Premier Mateusz Morawiecki z wizytą w Dęblinie
W poniedziałek szef rządu odwiedził Dęblin, gdzie mieści się baza szkolna polskich Sił Powietrznych oraz Lotnicza Akademia Wojskowa.
Podczas wystąpienia premier podkreślił, że w Dęblinie szkoleni są m.in. piloci przygotowywani do samolotów, które dopiero wchodzą lub wejdą na wyposażenie polskich Sił Powietrznych, w tym myśliwców F-35 i koreańskich FA-50.
- Polska musi przewagą techniczną, przewagą technologiczną nadrobić dysproporcje ludnościowe między nami a Rosją. To jest możliwe. Na świecie jest dzisiaj kilka takich miejsc, gdzie mniejszy kraj, ale odpowiednio uzbrojony, zapewnia sobie bezpieczeństwo przed potencjalnymi agresorami, którzy są dużo bardziej liczni - mówił Morawiecki.
- Dlatego inwestujemy potężne środki w polską armię. Jakie to środki?
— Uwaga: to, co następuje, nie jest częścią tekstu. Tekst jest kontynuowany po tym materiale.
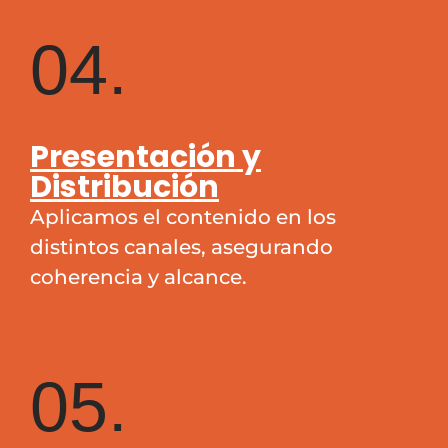
04.
Presentación y
Distribución
Aplicamos el contenido en los
distintos canales, asegurando
coherencia y alcance.
05.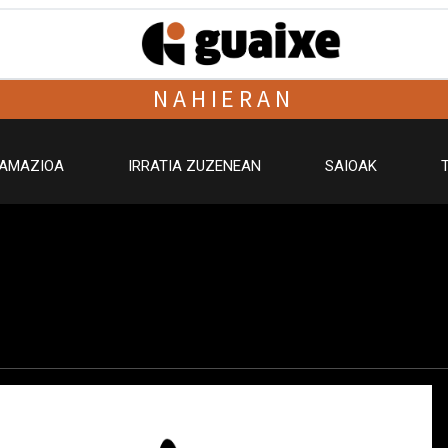
NAHIERAN
AMAZIOA
IRRATIA ZUZENEAN
SAIOAK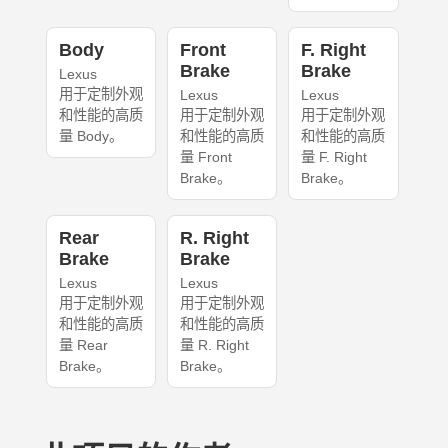
Body
Front
F. Right
Brake
Brake
Lexus
用于定制外观
Lexus
Lexus
和性能的高质
用于定制外观
用于定制外观
量 Body。
和性能的高质
和性能的高质
量 Front
量 F. Right
Brake。
Brake。
Rear
R. Right
Brake
Brake
Lexus
Lexus
用于定制外观
用于定制外观
和性能的高质
和性能的高质
量 Rear
量 R. Right
Brake。
Brake。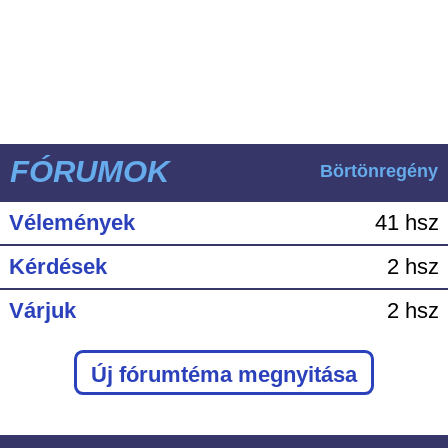
FÓRUMOK
Börtönregény
Vélemények
41 hsz
Kérdések
2 hsz
Várjuk
2 hsz
Új fórumtéma megnyitása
Z poziomu 37 mld zł za czasów PO ten wzrost w tym roku sięgnął 137 mld zł. (...) A w przyszłym roku będzie to ponad 150 mld zł. Ta skala jest przeogromna - podkreślił premier.
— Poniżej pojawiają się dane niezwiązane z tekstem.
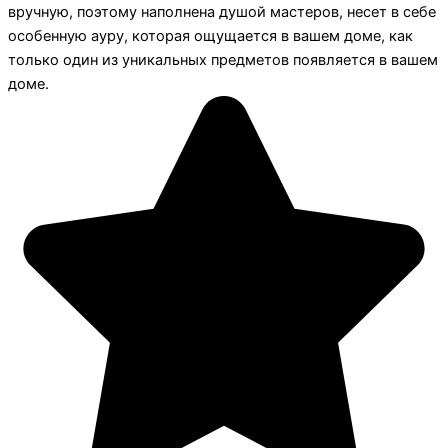
вручную, поэтому наполнена душой мастеров, несет в себе
особенную ауру, которая ощущается в вашем доме, как
только один из уникальных предметов появляется в вашем
доме.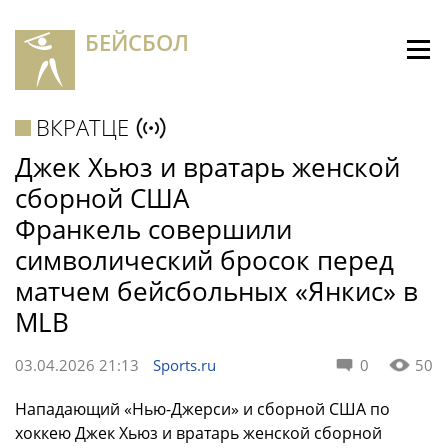
БЕЙСБОЛ
ВКРАТЦЕ
Джек Хьюз и вратарь женской
сборной США
Франкель совершили
символический бросок перед
матчем бейсбольных «Янкис» в
MLB
03.04.2026 21:13
Sports.ru
0
50
Нападающий «Нью-Джерси» и сборной США по
хоккею Джек Хьюз и вратарь женской сборной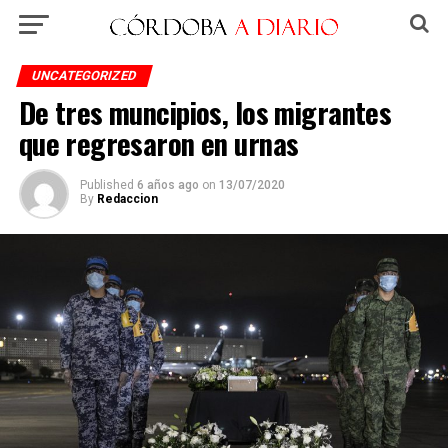
UNCATEGORIZED
De tres muncipios, los migrantes
que regresaron en urnas
Published
6 años ago
on
13/07/2020
By
Redaccion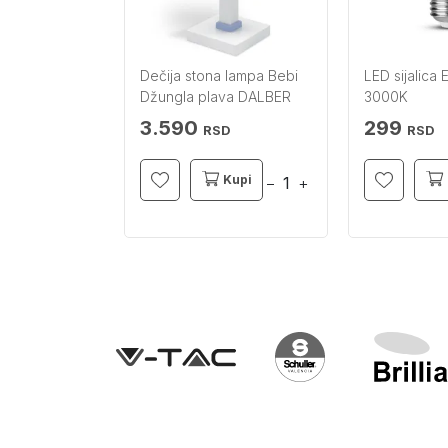
Dečija stona lampa Bebi
LED sijalica
Džungla plava DALBER
3000K
3.590
299
RSD
RSD
Kupi
−
+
Jesteśmy na Google News. Dołącz do nas i śledź Portal i.pl codziennie. Obserwuj i.pl!
Rząd PO-PSL "nie wierzył w polską armię"
Według Morawieckiego rząd PO-PSL "nie wierzył w polską armię".
- Dlatego likwidowali jednostki wojskowe, tutaj, na wschodzie Polski w szczególności. Po drugie, nie stać ich było na to - przez ich budżet przeciekały pieniądze jak przez durszlak - wskazywał.
- My rozpoczęliśmy naszą wielką reformę państwa od reformy budżetu, pogonienia mafii vatowskich i to stamtąd czerpiemy dzisiaj pieniądze właśnie na jednostkę taką, jak ta w Dęblinie - podkreślił.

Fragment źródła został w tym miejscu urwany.